Tort law and corporate form have evolved together. You can argue, in fact, that judges allowed liability to expand so far in part because corporations were increasingly perceived as faceless bureaucracies, rather than extensions of a single owner who could be destroyed by an excessive judgment. Whatever the case, you cannot simply return to the old rules about firm formation while leaving the modern rules about liability in place. The result would be economic catastrophe as everyone tried to get their personal fortunes out of the business world, where they might be exposed to ruin — unpredictable, essentially unknowable ruin, because even if a lawyer can assure you that everything you’re doing is legal today, they can’t make any guarantees about tomorrow. It was black-letter law that you couldn’t sue a tobacco company for giving you cancer … until, suddenly, it wasn’t.

Does this mean that owners won’t watch their companies closely enough?
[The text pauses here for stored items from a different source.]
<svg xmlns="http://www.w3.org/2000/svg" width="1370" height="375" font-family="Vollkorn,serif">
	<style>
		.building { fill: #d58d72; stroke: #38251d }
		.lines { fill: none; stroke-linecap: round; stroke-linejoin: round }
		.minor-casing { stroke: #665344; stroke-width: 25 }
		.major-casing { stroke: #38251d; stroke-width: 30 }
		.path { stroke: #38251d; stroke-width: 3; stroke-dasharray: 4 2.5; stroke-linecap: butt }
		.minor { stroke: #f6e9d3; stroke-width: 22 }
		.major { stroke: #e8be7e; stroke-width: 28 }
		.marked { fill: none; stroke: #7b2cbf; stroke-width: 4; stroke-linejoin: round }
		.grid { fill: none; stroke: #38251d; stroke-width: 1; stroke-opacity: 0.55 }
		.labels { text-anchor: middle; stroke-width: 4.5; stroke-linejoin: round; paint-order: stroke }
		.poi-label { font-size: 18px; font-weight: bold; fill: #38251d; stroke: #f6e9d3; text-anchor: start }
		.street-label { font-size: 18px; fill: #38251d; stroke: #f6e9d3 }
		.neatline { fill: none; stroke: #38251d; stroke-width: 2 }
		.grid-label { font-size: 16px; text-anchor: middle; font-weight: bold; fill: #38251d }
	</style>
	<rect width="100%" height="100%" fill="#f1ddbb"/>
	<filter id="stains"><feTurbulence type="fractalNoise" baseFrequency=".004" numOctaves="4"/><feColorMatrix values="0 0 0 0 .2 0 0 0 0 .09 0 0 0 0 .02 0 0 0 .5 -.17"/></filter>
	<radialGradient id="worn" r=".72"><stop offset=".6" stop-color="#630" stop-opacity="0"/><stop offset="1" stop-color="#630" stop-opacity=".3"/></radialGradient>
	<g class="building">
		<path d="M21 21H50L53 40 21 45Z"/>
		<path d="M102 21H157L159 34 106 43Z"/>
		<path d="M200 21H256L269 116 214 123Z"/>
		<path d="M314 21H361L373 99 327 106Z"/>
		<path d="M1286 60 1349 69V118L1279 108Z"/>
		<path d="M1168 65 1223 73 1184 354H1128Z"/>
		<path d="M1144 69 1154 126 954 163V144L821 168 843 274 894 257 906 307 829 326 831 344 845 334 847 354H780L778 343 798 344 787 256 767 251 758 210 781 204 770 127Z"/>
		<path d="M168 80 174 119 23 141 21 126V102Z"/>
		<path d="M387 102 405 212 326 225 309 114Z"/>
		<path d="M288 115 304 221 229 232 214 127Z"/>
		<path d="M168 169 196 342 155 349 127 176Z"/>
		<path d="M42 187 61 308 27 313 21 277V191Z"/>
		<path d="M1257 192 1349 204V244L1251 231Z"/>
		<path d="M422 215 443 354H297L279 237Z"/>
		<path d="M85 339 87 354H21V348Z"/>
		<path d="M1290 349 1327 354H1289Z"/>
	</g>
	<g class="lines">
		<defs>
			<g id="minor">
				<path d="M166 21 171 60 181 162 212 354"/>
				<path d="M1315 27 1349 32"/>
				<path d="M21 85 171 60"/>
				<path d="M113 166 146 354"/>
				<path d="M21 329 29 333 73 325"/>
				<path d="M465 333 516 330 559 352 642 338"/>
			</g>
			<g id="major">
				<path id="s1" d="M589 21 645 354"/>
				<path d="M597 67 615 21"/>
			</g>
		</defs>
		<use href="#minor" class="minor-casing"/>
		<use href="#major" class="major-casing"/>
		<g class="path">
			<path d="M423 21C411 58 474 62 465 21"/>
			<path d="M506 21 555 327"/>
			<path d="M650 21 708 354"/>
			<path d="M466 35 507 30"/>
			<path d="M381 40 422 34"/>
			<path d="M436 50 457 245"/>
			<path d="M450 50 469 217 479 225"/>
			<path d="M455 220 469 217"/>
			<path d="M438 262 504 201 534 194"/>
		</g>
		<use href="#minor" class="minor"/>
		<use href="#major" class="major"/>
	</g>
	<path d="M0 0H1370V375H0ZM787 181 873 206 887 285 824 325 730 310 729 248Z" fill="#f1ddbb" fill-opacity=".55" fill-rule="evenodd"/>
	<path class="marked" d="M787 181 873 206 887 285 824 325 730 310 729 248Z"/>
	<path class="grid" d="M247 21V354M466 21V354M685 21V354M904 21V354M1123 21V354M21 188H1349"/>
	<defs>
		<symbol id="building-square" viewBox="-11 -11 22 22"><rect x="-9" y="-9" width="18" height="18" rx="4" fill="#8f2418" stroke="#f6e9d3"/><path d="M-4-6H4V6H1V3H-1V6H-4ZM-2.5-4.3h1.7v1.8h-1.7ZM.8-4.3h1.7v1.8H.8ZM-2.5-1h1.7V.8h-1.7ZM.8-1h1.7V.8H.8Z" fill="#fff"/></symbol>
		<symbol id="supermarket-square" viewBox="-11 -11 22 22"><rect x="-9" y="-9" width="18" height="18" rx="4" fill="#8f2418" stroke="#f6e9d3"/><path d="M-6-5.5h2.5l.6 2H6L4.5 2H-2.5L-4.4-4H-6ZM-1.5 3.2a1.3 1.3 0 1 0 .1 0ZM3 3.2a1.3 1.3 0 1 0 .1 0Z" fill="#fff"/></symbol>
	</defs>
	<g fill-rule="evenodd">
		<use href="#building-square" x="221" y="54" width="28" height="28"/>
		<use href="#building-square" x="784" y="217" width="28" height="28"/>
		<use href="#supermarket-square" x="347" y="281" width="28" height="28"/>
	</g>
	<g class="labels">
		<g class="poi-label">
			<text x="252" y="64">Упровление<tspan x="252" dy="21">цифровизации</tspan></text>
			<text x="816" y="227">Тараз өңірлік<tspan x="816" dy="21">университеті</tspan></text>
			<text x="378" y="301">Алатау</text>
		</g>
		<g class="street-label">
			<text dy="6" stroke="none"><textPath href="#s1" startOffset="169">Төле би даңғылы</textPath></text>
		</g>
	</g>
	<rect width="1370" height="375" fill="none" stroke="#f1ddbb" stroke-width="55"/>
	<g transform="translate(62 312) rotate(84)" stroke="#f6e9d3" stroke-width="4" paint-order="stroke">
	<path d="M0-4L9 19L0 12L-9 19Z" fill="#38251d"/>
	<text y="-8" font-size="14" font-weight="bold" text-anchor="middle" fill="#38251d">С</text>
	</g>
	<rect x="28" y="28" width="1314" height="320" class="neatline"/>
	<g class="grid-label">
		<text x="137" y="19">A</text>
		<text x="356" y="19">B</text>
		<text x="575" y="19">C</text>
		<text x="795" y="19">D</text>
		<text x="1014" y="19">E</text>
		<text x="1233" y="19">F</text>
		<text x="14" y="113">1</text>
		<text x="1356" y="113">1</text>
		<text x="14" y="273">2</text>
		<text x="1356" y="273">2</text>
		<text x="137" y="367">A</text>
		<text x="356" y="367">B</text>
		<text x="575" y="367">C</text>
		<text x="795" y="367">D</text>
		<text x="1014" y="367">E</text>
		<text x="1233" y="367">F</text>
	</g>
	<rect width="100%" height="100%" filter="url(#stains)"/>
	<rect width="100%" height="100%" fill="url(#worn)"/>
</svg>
Sure, though I’d point out that even people with every incentive in the world to know what’s going on in a large organization often don’t, because information travels through a bureaucracy the way movie heroes travel through quicksand.

The correct question isn’t whether there are costs to limited liability; the correct question is “compared to what?” And if the alternative is undoing the Industrial Revolution, I don’t think that’s a fair trade.